Reputation: 75
Say I have a templated function in the following form:
template<bool a, bool b, bool c>
void foo(){
if(a) printf("I do something when a is true!\n");
if(b) printf("I do something when b is true!\n");
if(c) printf("I do something when c is true!\n");
}
Now I have this function that can be compile time specialized for each of the 8 possibles cases (a = b = c = true, a=b=true c=false, etc etc).
I would like to call this function with values of a, b and c obtained on run time.
If the template had only one parameter I could do:
void caller(bool a){
if(a) foo<true>();
else foo<false>();
}
But what if you have 2+ parameters? You cannot just do:
void caller(bool a, bool b, bool c){
foo<a,b,c>();
}
And the casuistic madness if you do it with if-else/switch is undesirable. I would like for the compiler to compile the 8 versions of foo and just call
foo<a,b,c>()
An equivalent situation can be made if instead bool I have:
template<int a>
void foo(){
printf("%d", a);
}
Say that I know that a can vary between 0 and, i.e, 32. I would like to do something like:
void caller(int a){
if(a<=32 && a>0) foo<a>();
else printf("ERROR!/n");
}
What would be the best way to handle these kind of situations?
Upvotes: 3
Views: 172
Reputation: 13484
You've got the right idea, you just have to do it quasirecursively for every parameter:
#include <cstdio>
template <bool a, bool b, bool c>
void foo() {
if(a) printf("I do something when a is true!\n");
if(b) printf("I do something when b is true!\n");
if(c) printf("I do something when c is true!\n");
}
template <bool... bs>
void caller() {
foo<bs...>();
}
template <bool... cbs, typename... RBS>
void caller(bool rb0, RBS... rbs) {
if (rb0) {
caller<cbs..., true>(rbs...);
} else {
caller<cbs..., false>(rbs...);
}
}
int main() {
caller(true, false, true);
}
Upvotes: 2
Reputation: 93314
But what if you have 2+ parameters? You cannot just do:
You can use variadic templates, recursion, higher-order functions and std::integral_constant
:
template <typename TF>
auto with_bool_constant(TF xf)
{
return xf();
};
template <typename TF, typename T, typename... Ts>
auto with_bool_constant(TF xf, T x, Ts... xs)
{
if(x)
return with_bool_constant([&](auto... ys)
{ xf(std::integral_constant<bool, true>{}, ys...); },
xs...);
else
return with_bool_constant([&](auto... ys)

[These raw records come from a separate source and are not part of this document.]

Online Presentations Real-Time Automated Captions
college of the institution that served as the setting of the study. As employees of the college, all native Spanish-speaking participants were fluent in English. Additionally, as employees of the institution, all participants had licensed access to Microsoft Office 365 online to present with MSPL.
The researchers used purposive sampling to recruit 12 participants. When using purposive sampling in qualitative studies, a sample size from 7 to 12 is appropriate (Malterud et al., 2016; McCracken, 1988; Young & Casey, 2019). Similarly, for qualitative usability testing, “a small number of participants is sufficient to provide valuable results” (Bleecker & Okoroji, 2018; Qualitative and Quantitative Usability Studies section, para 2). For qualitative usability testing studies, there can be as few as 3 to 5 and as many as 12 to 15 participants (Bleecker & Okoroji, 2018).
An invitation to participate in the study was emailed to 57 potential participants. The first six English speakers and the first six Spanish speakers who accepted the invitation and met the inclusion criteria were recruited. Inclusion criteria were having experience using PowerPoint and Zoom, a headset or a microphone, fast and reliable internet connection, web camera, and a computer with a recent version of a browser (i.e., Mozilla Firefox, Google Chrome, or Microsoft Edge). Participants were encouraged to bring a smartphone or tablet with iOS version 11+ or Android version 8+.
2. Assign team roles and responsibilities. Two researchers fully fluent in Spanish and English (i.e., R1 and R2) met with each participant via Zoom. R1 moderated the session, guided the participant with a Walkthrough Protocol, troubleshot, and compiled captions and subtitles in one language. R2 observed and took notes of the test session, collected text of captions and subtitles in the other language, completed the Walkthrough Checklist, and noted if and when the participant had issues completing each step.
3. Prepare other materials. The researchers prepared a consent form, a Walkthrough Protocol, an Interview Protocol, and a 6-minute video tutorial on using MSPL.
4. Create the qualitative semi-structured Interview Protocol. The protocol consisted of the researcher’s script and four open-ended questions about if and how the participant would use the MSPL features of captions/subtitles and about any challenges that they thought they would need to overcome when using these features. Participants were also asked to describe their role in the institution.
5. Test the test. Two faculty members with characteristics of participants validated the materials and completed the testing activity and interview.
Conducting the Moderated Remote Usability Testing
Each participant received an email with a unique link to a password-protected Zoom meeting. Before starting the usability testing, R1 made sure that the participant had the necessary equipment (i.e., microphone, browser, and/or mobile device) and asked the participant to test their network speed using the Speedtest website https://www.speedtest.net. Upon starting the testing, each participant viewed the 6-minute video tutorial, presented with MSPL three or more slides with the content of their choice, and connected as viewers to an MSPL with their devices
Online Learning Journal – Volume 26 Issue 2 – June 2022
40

{ xf(std::integral_constant<bool, false>{}, ys...); },
xs...);
};
Usage:
template <bool a, bool b, bool c>
void f()
{
std::cout << std::boolalpha << a << " " << b << " " << c << "\n";
}
int main()
{
auto f_wrapper = [](auto a, auto b, auto c)
{
return f<a, b, c>();
};
with_bool_constant(f_wrapper, true, false, true);
}
Say that I know that a can vary between 0 and, i.e, 32. I would like to do something like:
You can use boost::hana::make_range
to generate a 0...32
compile-time range (the bounds must be known at compile time). You can then use boost::hana::for_each
or a similar compile-time iteration construct to convert a runtime value to std::integral_constant<int, X>
and apply a similar technique to the one I posted above.